### About this exercise
Translate this sentence from the employment agreement excerpt below into Spanish: "Mr. Maimon is eligible to participate in such benefit plans as are, or from time-to-time may be, provided by the Company for its senior executive officers."

Company Benefits:  Mr. Maimon is eligible to participate in such benefit plans as are, or from time-to-time may be, provided by the Company for its senior executive officers.

 

Reimbursement of Business Expenses: The Company will pay or reimburse Mr. Maimon for all reasonable

business expenses incurred or paid by him in the performance of his duties and responsibilities for the Company, provided that any expense in excess of $10,000.00 must be preapproved by the Board and subject to any maximum limit and other restrictions on such expenses set by specified by the Company from time to time.

 

Restrictive Covenants: Mr. Maimon is subject to certain obligations and restrictive covenants, including, but not limited to: confidentiality, non-competition, non-solicitation, and ownership of works (e.g., inventions and discoveries created or developed during the course of Mr. Maimon’s employment are owned by the Company).

 

Employment Agreement with Michael De Prado

 

On August 21, 2023, the Company entered into an employment agreement with Michael De Prado pursuant to which Mr. De Prado agreed to serve as Executive Vice Chairman and President of the Company (the “De Prado Employment Agreement”). Capitalized terms used herein without definition shall have the meanings assigned to them in the De Prado Employment Agreement”). The following description of the De Prado Employment Agreement is qualified in its entirety by reference to the full text of the De Prado Employment Agreement, a copy of which is attached as Exhibit 10.2 to this Current Report on Form 8-K, and is incorporated herein by reference.

### Dataset section

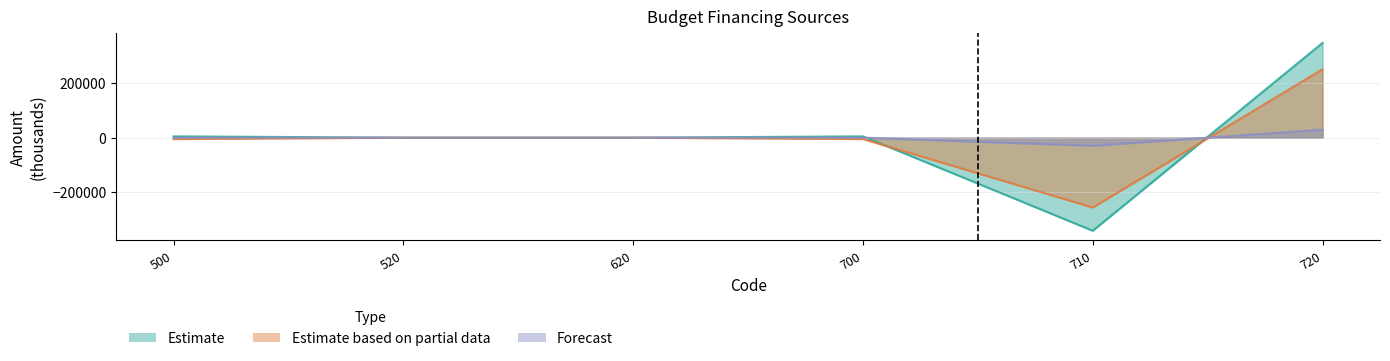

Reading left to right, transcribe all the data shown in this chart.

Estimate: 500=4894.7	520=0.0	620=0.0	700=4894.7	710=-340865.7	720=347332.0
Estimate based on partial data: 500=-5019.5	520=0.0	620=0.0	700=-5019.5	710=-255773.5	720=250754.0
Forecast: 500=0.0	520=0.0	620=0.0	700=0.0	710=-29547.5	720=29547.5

### Expected answer
El Sr. Maimon tiene derecho a participar en aquellos planes de beneficios que la Compañía ofrezca, o que pueda ofrecer periódicamente, a sus altos ejecutivos.